Ketamine reduced dendritic mushroom spines in the dyskinetic striatum. (A) The mean dendritic length of the MSN neurons ( ± SEM) is plotted for intact and lesioned hemisphere for all the treatment groups. No significant difference was found between groups for dendritic length. (B) Ketamine-treated rats (K) showed a significant reduction of mushroom spine density in medium spiny neurons (MSNs) of the dorsal striatum in both the intact and lesioned hemispheres, as compared to vehicle controls (V). Mushroom spines were at control levels in rats co-treated with ketamine and the TrkB receptor antagonist, ANA-12 (K + A). Example photomicrographs of lesioned hemispheres with * indicating mushroom spines are shown for vehicle treatment (C), ketamine treatment (D), and co-treatment with ketamine and ANA-12 (E). Scale bar = 10 μm. n = 10 rats/group, and n = 3 dendrites/hemisphere, **p < .01, ***p < .001. One-way ANOVA with Sidak’s multiple comparisons test.

Fig. 9.

LAO-AIMs are correlated with mushroom spines in the lesioned dyskinetic striatum.

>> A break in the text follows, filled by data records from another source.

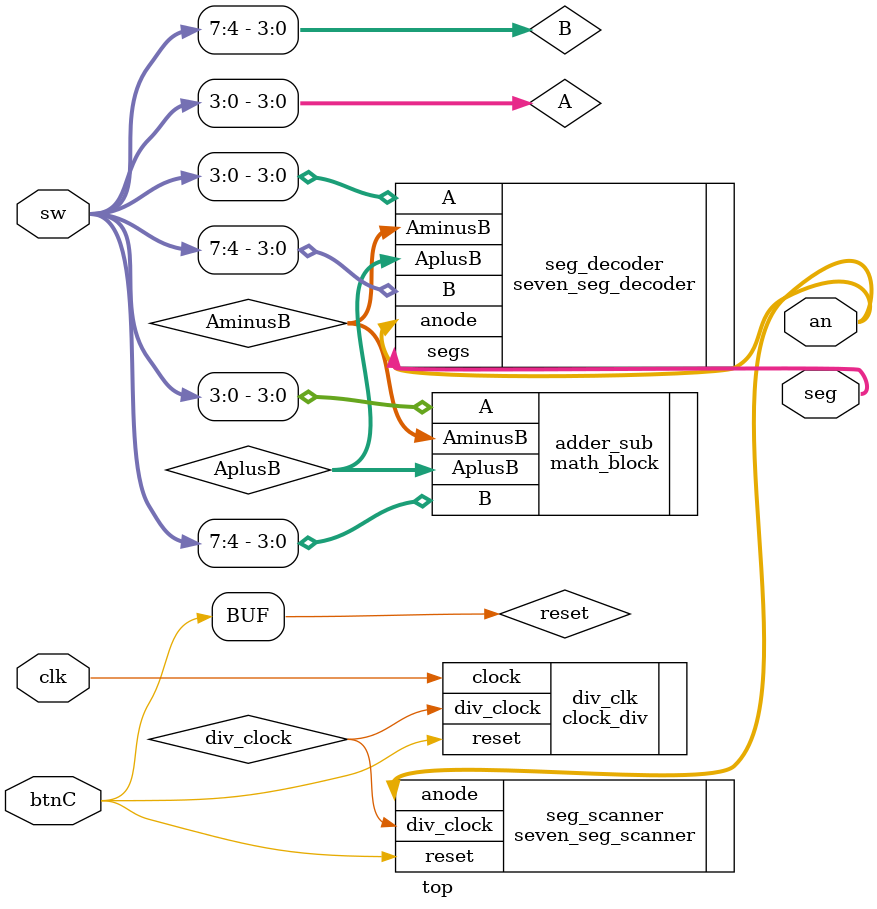
<source format=v>
module top #(parameter DIVIDE_BY = 17) (
    input [7:0] sw,
    input clk,
    input btnC,
    output [3:0] an,
    output [6:0] seg
);
    wire [3:0] A, B;
    assign A = sw[3:0];
    assign B = sw[7:4];

    wire reset;
    assign reset = btnC;

    wire div_clock;

    wire [3:0] AplusB;
    wire [3:0] AminusB;

    // Instantiate the clock divider
    clock_div #(DIVIDE_BY) div_clk (
        .clock(clk),
        .reset(reset),
        .div_clock(div_clock)
    );

    // Instantiate the 4-bit adder/subtractor
    math_block adder_sub (
        .A(A),
        .B(B),
        .AplusB(AplusB),
        .AminusB(AminusB)
    );

    // Instantiate the 7-segment decoder
    seven_seg_decoder seg_decoder (
        .A(A),
        .B(B),
        .AplusB(AplusB),
        .AminusB(AminusB),
        .anode(an),
        .segs(seg)
    );

    // Instantiate the 7-segment scanner
    seven_seg_scanner seg_scanner (
        .div_clock(div_clock),
        .reset(reset),
        .anode(an)
    );

endmodule

</source>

Correlation analyses of mushroom spine density (mean ± SEM) as compared to total LAO-AIMs (mean ± SEM) are shown for (A) vehicle, intact, (B) ketamine, intact hemisphere, (C) ketamine + ANA-12, intact hemisphere, (D) vehicle, lesioned hemisphere, (E) ketamine, lesioned hemisphere, (F) and ketamine + ANA-12, lesioned hemisphere. There was a high correlation between mushroom spines and LAO-AIMs in the lesioned hemispheres of all treatment groups, indicating the importance of striatal mushroom spine density for LID. n = 10 rats/group, and n = 3 dendrites/hemisphere, Pearson’s correlation test.

Fig. 10.

Schematic for the proposed molecular mechanisms for the prolonged anti-dyskinetic effects of ketamine. Cortical disinhibition hypothesis: Ketamine (K) causes a burst of glutamate thought to occur via cortical parvalbumin (PV)-positive gamma-aminobutyric acid (GABA)-interneurons in the motor cortex; the tonic firing of the interneuron is driven by NMDARs, and the active, open-channel state allows ketamine to enter and block activity. The release of inhibition activates glutamatergic principal cells, stimulates α-amino-113-hydroxy-5-methyl-4-isoxazolepropionic acid receptors (AMPARs) and depolarizes downstream striatal MSN neurons. In addition, release of cortical BDNF leads to stimulation of TrkB on striatal MSNs, activating mTOR and ERK1/2, followed by an increase in transcriptional regulation and as a result maladaptive multisynaptic mushroom spines in the dyskinetic striatum are replaced by monosynaptic thin spines.